40613.patch (3.1 KB) - added by johnjamesjacoby 5 years ago.
40613.diff (6.9 KB) - added by spacedmonkey 4 years ago.

Download all attachments as: .zip

Change History (10)

#1 @johnjamesjacoby
5 years ago

  • Description modified (diff)

#2 @spacedmonkey
4 years ago

#41847 was marked as a duplicate.

4 years ago

#3 @spacedmonkey
4 years ago

  • Keywords has-patch needs-testing added
  • Version set to 3.1

My first patch adds basic caching. It add cache invalidation for user meta, adding users to blogs and CRUD functions for users.

This changes all queries to be ids, get the whole user object. Then for fields queries, just pick off the fields out of the WP_User object that you want.

Other big change is to the cache_users function. This function is very similar to _prime_<type>_cache function. I have added new param to cache_users of $update_meta_cache to optionally prime user meta caches.

#5 @westi
4 years ago

Some thoughts on the latest patch:

  • It uses two different last_changes values - users and comments - I guess some copy paste bug.
  • As mentioned in the original ticket adding caching here is probably not going to help at all on busy multi-site installs because the cache will continually be invalidated - potentially just adding useless cache set traffic both for individual query results and updates to last_changed.
  • I wonder if a better solution to the described problems would be to introduce in-memory non-persistent caching for query results so that re-running queries in the same page generation will be neutered.
  • Ideally we should add caching only when we can demostrate a functional performance improvement not just because we can.

#6 @dd32
4 years ago

I have some serious concerns about adding caching here - it seems like it's something that for the majority of sites will fall into one of the following buckets

  • It's a small site, and get_users() is called with the same set of simple arguments, resulting in cache hits
  • It's a large site, where get_users() is seldom called but when it is it's a few simple arguments, resulting in cache hits
  • It's a large site, where get_users() is called often, with varied arguments (often complex) resulting in many cache misses due to varying keys

For the first two cases, a cache here would be useful, however, I don't think they would really need the cache at all.
The 3rd case is where caching would be thought to be needed, but if the query arguments change often then caching wouldn't actually be of benefit.
If the reasoning for this change is simply to reduce queries, that seems like the incorrect way to go, and I'd suggest that looking at what is calling get_users() often is a better case of a location for the caching.

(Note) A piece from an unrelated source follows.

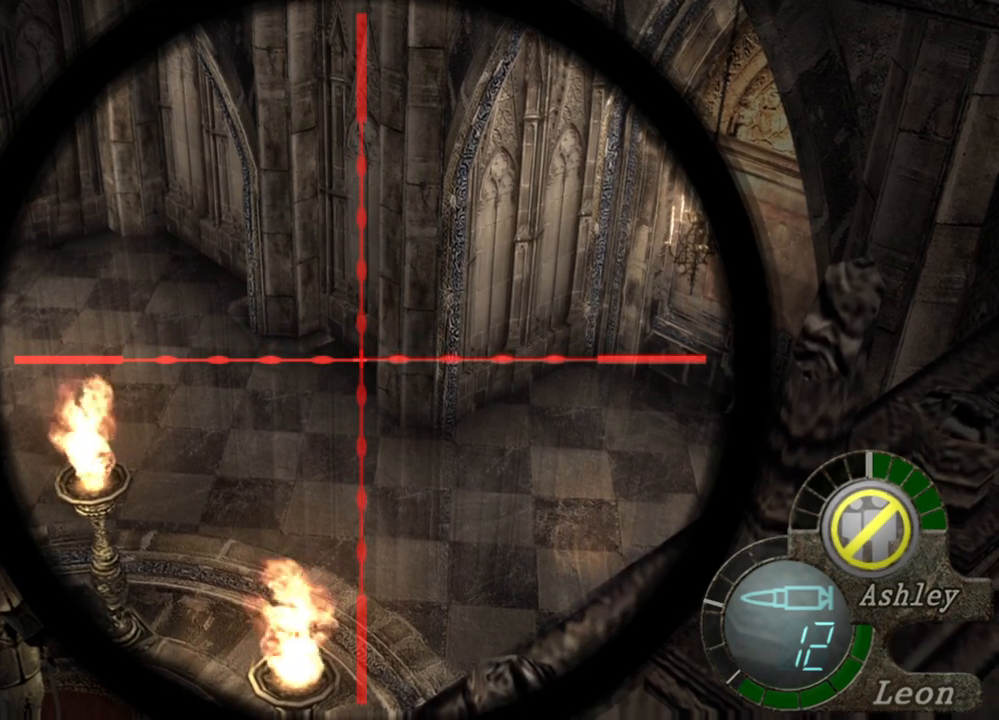
{"keys": [], "mouse": ["right"], "events": []}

While we could make the caching for get_users() in-memory non-persistent (like we do with say comments IIRC), I'm not convinced that it'll actually help site performance and instead just make this part of the code more complex.

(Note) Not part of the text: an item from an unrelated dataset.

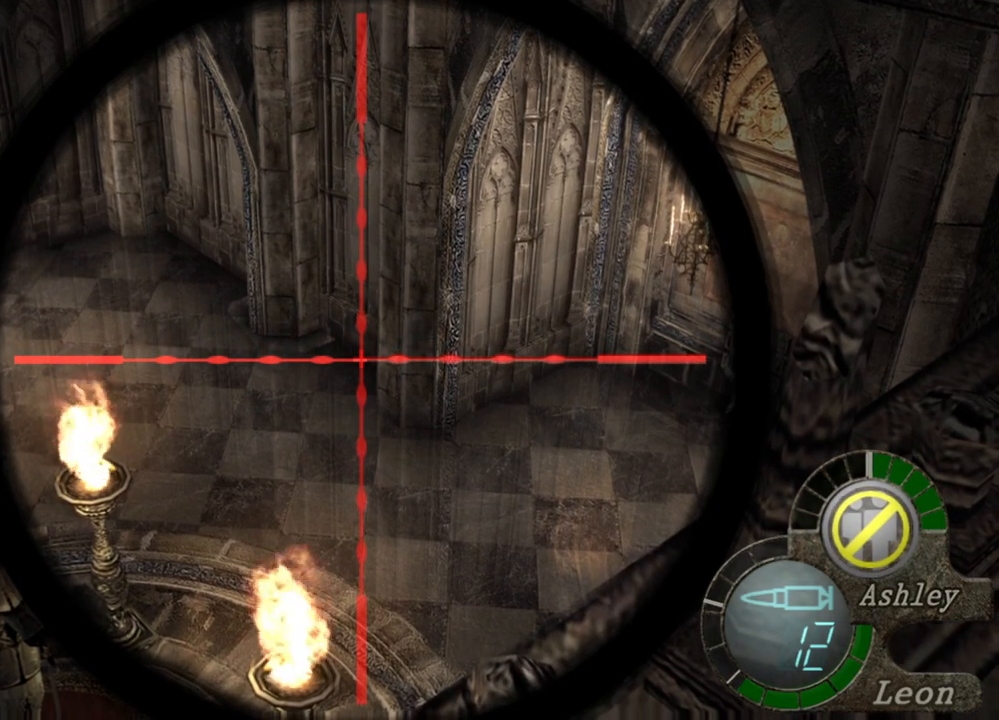
{"keys": [], "mouse": ["right"], "events": []}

To tack on to @westi's comment though - in-memory non-persistent query caching sounds like an interesting approach, and one that i believe some DB caching dropins may already do. I'd like to see that built up in a plugin myself to see exactly what impact it has on a regular site (and then a site which would actually benefit from it) past memory usage - but i suspect it wouldn't be of great benefit to the majority of installs (and probably a detriment to a lot of them).

#7 @strategio
4 years ago

We are running a big site with more than 100k users and this is causing an important performance hit for us. I think an in-memory caching would already help. For instance, a user drop-down is displayed twice in "Posts -> All Posts" and for each call, get_users is called with the same arguments. One unique query takes ~3s, so this is an important place of improvement for us.

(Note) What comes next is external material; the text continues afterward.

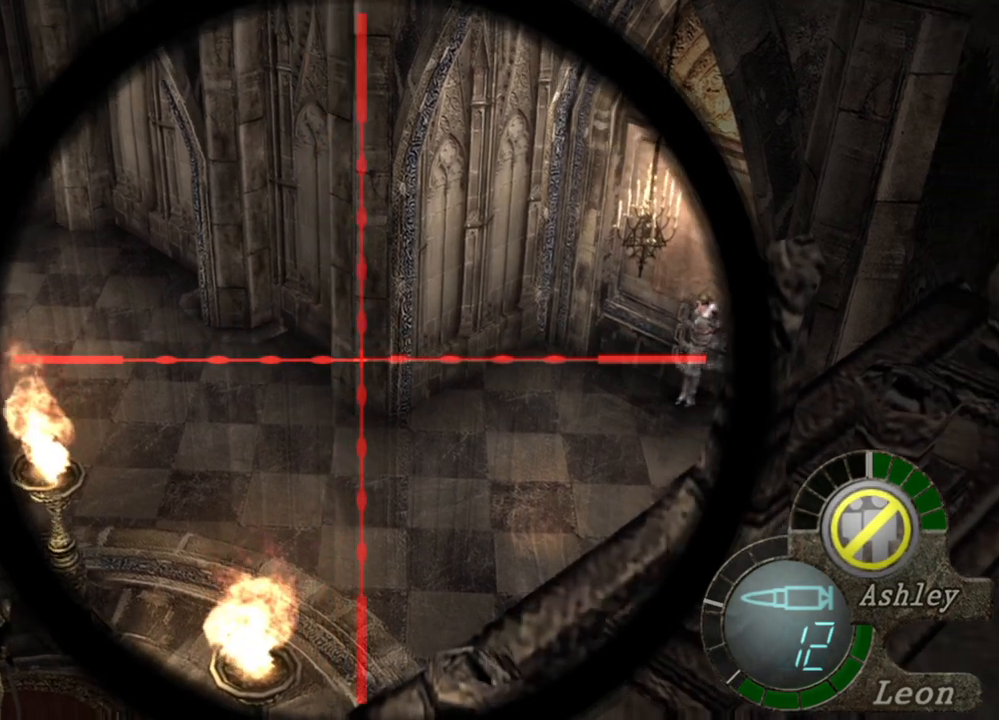
{"keys": [], "mouse": ["right"], "events": []}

If you still prefer not to add caching in get_users, let me know and I will open a ticket to fix it at least in WP_Posts_List_Table::inline_edit where wp_dropdown_users is called twice.

#8 @spacedmonkey
3 years ago

As caching requirements will be different for different projects, it may be best to keep this caching as a plugin. To that end, I have created a plugin that will do the caching. You can find the code here. This plugin requires a number of new filters to added in core.

I would love feedback on this plugin.

Note: See TracTickets for help on using tickets.